The Fort Hamilton Army Base renamed its major transportation avenue in memory of 1st Lt. John E. Warren, Jr. on May 20.
The avenue was previously named for Confederate Gen. Robert E. Lee, who was an engineer at Fort Hamilton in the 1840s.
Warren, a platoon leader in Vietnam, died Jan. 14, 1969 when he used his body to shield his fellow soldiers from an enemy grenade. He was 22. His action saved three of his men from serious or fatal injury.
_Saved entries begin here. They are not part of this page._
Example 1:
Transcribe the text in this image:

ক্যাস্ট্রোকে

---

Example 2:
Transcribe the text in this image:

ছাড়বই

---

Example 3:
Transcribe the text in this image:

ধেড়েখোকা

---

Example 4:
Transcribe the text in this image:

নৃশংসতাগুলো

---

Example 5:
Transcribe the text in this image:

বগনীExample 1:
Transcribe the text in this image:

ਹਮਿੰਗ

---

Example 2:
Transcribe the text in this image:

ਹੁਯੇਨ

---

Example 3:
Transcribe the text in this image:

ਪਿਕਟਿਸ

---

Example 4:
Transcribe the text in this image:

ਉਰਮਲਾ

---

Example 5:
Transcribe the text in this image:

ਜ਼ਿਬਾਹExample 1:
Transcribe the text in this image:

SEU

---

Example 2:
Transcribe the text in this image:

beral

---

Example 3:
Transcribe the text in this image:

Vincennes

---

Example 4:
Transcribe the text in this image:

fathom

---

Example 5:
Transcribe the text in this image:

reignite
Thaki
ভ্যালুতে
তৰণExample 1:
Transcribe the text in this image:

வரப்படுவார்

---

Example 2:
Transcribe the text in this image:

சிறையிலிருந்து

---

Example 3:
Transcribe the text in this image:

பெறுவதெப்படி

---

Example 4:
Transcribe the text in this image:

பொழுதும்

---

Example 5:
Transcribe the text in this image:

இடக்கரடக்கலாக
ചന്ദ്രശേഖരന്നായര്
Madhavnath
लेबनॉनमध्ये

By direction of the president, on Sept. 8, 1970, Warren was posthumously awarded the Medal of Honor for conspicuous gallantry above and beyond the call of duty.
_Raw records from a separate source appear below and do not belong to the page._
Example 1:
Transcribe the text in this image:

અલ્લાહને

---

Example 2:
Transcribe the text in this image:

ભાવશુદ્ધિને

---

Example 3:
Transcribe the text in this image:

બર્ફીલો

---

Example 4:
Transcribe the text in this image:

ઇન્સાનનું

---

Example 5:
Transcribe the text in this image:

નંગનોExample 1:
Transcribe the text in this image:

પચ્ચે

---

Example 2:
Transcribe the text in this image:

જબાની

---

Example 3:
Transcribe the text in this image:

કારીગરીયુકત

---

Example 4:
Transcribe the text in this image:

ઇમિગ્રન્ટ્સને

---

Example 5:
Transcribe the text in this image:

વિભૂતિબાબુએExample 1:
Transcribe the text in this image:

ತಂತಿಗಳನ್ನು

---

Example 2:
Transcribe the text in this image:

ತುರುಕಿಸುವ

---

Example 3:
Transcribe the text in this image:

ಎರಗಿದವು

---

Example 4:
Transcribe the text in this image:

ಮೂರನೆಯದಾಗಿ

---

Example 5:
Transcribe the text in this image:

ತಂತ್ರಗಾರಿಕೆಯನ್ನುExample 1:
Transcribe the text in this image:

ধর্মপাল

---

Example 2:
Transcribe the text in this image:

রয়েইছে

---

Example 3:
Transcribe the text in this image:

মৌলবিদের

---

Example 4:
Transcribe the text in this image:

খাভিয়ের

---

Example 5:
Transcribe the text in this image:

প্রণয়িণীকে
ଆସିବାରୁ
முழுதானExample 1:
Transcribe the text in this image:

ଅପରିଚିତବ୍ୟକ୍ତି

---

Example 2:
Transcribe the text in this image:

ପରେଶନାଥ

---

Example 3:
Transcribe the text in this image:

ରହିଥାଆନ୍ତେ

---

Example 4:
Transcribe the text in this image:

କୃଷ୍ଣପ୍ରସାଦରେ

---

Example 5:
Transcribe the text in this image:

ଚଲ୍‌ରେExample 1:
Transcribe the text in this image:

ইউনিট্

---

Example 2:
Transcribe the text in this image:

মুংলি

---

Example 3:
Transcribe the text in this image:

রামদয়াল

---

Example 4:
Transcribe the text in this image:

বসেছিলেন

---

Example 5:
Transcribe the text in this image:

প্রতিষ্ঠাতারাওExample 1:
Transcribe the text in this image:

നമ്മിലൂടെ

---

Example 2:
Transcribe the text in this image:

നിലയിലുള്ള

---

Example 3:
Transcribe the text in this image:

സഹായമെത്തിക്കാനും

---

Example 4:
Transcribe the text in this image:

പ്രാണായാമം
At a ceremony at Fort Hamilton several years ago, Warren’s family was given Silver Star, Bronze Star and Purple Heart medals on his behalf.
Warren was born and raised in Brooklyn, graduated from Eastern District H.S. and spent two years at Brooklyn College before he was inducted into the Army.
Col. Craig Martin, Fort Hamilton’s garrison commander, hosted the street-renaming ceremony, and Capt. Scott Norman, the post chaplain, gave the invocation. The NYC Joint Service Guard presented the colors as Dr. Antoinette Robertson from Medgar Evers College sang the national anthem.
During his remarks, Col. Martin recalled the famous line from Shakespeare’s “Julius Caesar: “Men at some time are masters of their fates; the fault, dear Brutus, is not in our stars, but in ourselves, that we are underlings.” He alluded to the fact that we are responsible for our own actions, but not fate.
Guest speakers included Yvette K. Bourcicot, assistant secretary of the Army for manpower and reserve affairs; Steve Castleton, aide to the secretary of the Army for New York South; James Hendon, NYC commissioner of veterans’ services; and Gloria Warren-Baskin, Lt. Warren’s sister. Castleton presented an Army challenge coin to Warren-Baskin and signs were formally unveiled at the corner of John Warren and White avenues.